However, even as caseloads continue to climb, along with stress levels, I rarely hear colleagues complain about the time they spend with clients (except to say that they don't always have enough time for each client!). However, I do hear (lots of) complaints about all the other tasks that don't involve direct service - in other words, the busy work.
And there is a lot of busy work. Most of it involves documentation. In fact, just about every social work joke I've heard makes some mention of paperwork. Other kinds of busy work involve meetings, insurance red tape, and phone calls (especially the amount of time on hold, or wading through automated response systems before you get to talk to a real person).
When it comes to documentation, I'll be the first to say that good records are important. Keeping records is necessary because it helps to ensure a high quality of care (if you have to record it, you're more likely to do it), while protecting professionals from liability (provided they are doing what they're supposed to do). It's also useful to maintain continuity in treatment, remember details, and update other providers regarding treatment that has been provided.
However, all of these potential benefits of documentation are diminished as the volume and redundancy of paperwork grows. Basically, the more there is, the harder it is to find the useful parts, and the lower the overall quality tends to be (because it is more rushed).
I had hoped that the trend toward electronic medical records would streamline documentation and minimize the volume and redundancy. However, thus far, I have not experienced that to be the case. Part of the reason may be that I live and practice in Massachusetts. Why, you ask? Because of the Massachusetts Standardized Document Project. Basically, a committee created a full set of mental health documentation (assessments, treatment plans, progress notes, etc.), which agencies have been encouraged to adopt. I believe the goals were twofold: to standardize forms so that, when someone's records are shared with a different agency, the receiving clinicians can make sense of them; and to ensure that documentation meets the standards established by the government and third-party payors.

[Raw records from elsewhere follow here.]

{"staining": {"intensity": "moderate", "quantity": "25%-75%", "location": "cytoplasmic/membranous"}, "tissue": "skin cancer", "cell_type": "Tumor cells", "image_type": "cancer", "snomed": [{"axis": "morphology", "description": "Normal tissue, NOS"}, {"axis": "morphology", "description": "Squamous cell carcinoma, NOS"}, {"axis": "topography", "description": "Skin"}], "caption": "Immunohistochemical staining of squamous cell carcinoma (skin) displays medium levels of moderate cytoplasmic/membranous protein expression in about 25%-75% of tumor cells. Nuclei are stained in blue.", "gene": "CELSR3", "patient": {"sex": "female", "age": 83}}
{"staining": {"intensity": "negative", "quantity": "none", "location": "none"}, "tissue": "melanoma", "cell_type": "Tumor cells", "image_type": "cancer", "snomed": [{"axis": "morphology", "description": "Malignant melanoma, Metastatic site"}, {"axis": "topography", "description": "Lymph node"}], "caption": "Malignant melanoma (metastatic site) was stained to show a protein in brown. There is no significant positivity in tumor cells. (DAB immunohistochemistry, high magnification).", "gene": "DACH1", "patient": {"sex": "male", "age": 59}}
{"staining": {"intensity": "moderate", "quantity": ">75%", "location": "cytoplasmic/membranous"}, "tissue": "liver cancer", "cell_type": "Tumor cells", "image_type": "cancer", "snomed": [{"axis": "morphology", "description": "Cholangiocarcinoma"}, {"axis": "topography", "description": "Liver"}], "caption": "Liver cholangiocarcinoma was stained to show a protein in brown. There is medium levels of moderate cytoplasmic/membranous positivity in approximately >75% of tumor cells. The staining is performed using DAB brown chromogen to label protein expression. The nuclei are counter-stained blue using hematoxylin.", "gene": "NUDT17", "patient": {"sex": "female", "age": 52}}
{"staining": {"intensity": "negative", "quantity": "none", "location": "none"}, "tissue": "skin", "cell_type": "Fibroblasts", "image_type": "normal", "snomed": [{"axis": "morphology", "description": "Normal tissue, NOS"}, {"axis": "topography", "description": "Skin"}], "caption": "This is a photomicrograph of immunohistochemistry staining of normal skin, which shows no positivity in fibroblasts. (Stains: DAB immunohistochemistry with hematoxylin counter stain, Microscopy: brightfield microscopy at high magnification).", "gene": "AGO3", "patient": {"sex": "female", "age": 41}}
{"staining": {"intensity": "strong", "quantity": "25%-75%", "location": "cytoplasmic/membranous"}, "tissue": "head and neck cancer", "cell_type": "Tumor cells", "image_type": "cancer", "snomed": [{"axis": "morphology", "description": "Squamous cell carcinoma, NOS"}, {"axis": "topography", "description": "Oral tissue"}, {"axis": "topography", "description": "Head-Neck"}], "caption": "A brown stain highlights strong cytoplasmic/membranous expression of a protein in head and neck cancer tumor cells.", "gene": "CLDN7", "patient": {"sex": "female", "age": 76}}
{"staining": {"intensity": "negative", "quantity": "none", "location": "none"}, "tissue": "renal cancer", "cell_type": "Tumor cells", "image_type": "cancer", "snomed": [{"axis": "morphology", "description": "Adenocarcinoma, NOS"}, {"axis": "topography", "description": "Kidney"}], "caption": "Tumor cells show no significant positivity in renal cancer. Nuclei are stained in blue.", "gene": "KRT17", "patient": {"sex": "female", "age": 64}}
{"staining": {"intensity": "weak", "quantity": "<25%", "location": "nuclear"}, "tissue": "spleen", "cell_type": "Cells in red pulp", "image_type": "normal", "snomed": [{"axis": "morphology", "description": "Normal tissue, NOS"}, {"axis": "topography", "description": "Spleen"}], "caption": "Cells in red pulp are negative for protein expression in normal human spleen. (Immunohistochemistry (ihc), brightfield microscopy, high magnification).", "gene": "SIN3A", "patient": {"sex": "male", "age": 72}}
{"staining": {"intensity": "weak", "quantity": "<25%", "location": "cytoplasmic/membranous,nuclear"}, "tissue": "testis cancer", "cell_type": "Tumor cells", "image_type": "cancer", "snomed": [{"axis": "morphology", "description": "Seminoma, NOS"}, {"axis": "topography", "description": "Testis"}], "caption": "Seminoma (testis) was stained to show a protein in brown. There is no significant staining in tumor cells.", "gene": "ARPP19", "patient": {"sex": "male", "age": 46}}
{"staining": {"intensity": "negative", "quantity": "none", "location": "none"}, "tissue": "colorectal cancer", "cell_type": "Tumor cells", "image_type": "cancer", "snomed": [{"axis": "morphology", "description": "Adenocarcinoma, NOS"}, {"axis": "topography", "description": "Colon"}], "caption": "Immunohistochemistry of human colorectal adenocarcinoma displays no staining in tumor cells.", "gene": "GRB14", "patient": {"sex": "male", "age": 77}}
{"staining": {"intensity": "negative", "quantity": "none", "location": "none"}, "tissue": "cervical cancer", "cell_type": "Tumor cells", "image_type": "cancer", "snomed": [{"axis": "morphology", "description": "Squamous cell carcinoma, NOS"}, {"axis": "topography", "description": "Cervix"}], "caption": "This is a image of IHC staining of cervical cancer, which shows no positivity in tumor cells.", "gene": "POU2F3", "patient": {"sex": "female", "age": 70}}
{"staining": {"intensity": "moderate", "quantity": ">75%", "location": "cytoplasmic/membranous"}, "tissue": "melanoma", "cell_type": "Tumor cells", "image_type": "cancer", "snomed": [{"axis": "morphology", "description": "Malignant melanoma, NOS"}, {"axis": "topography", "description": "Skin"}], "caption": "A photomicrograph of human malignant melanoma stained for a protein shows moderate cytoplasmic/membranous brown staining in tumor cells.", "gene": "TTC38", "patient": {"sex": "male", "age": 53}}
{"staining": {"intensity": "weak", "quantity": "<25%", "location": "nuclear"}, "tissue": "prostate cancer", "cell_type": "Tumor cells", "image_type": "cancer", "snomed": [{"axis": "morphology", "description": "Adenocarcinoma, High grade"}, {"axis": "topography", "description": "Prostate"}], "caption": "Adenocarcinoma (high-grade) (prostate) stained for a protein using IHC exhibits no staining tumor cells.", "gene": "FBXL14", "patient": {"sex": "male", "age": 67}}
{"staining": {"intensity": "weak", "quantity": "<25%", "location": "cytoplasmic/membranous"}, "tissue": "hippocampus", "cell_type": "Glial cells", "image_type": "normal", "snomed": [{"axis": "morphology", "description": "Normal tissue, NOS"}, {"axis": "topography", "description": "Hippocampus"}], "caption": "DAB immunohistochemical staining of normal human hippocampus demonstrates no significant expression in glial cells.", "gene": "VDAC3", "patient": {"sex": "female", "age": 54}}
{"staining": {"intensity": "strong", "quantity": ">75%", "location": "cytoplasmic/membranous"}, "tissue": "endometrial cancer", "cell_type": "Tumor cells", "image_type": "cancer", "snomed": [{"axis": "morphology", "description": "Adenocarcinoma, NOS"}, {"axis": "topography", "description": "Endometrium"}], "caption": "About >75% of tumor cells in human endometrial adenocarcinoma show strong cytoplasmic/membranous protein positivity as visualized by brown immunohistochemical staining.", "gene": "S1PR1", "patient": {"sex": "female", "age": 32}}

While it is hard to object to these goals, the actual product - the standardized documents - leaves much to be desired. The result of committee work is often to make things more involved or complicated, rather than simpler and more concise, for the simple reason that people disagree, and both sides get something included so that everyone will be happy. Of course, in reality, no one tends to be fully "happy" with the result, and that is certainly true of these forms. I don't know anyone who likes them! The psychosocial assessment is a full 12 typed pages, before adding 7 possible addenda (e.g., education, military service, trauma, legal, substance use, etc.). Any useful summary, diagnosis, or risk information is buried somewhere inside the stack, making it time-consuming even if someone else completed it! It has drastically expanded the amount of time I have to spend on paperwork, while making the result less useful for actual treatment.
I can't blame it all on the MSDP, however. My full-time job does not use it, but still has a ridiculous amount of paperwork, which is frequently redundant...and mostly hand-written, so you can't even cut and paste (the only saving grace when using the MSDP forms). Each client has to have 9 treatment goals, so most of the time we have to spend with each client is focused on updating these, rather than really meeting clients where they are.
I don't have an easy solution to all of this busy work, but I think a priority across agencies needs to be streamlining the paperwork, and other busy work, so that more time and energy can be spent focusing on the people we're meant to be helping. Time is a resource, and in this era of resource scarcity, we need to be better stewards of staff time.